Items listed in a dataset
--------------------

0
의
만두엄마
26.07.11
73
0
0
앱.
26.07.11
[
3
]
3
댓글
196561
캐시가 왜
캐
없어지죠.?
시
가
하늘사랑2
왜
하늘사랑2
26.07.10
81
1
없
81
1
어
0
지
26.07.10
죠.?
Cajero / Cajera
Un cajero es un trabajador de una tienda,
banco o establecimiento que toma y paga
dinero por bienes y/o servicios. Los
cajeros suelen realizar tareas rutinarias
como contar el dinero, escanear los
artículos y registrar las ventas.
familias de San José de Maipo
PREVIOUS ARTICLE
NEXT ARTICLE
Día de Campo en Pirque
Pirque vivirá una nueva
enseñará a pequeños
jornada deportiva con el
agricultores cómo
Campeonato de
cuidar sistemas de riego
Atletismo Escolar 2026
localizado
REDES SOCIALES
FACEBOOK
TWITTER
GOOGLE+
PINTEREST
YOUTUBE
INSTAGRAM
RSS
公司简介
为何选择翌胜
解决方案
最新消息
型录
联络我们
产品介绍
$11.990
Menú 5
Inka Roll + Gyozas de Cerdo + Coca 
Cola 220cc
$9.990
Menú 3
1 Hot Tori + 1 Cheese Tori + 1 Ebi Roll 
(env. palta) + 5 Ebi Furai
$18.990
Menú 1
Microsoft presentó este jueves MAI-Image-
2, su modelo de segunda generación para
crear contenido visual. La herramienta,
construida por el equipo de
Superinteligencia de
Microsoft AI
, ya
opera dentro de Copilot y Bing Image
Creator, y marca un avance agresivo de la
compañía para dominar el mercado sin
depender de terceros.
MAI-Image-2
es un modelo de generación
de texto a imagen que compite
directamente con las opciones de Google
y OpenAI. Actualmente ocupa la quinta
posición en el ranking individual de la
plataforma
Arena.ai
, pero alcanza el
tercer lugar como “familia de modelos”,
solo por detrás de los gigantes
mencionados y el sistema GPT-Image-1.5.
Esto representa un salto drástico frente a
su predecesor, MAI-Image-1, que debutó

--------------------

Return the lines from the line containing "solo por detrás de los gigantes" to the end of the entries above, exactly as they appear and with no other output.

§ **ANSWER BELOW**
solo por detrás de los gigantes
mencionados y el sistema GPT-Image-1.5.
Esto representa un salto drástico frente a
su predecesor, MAI-Image-1, que debutó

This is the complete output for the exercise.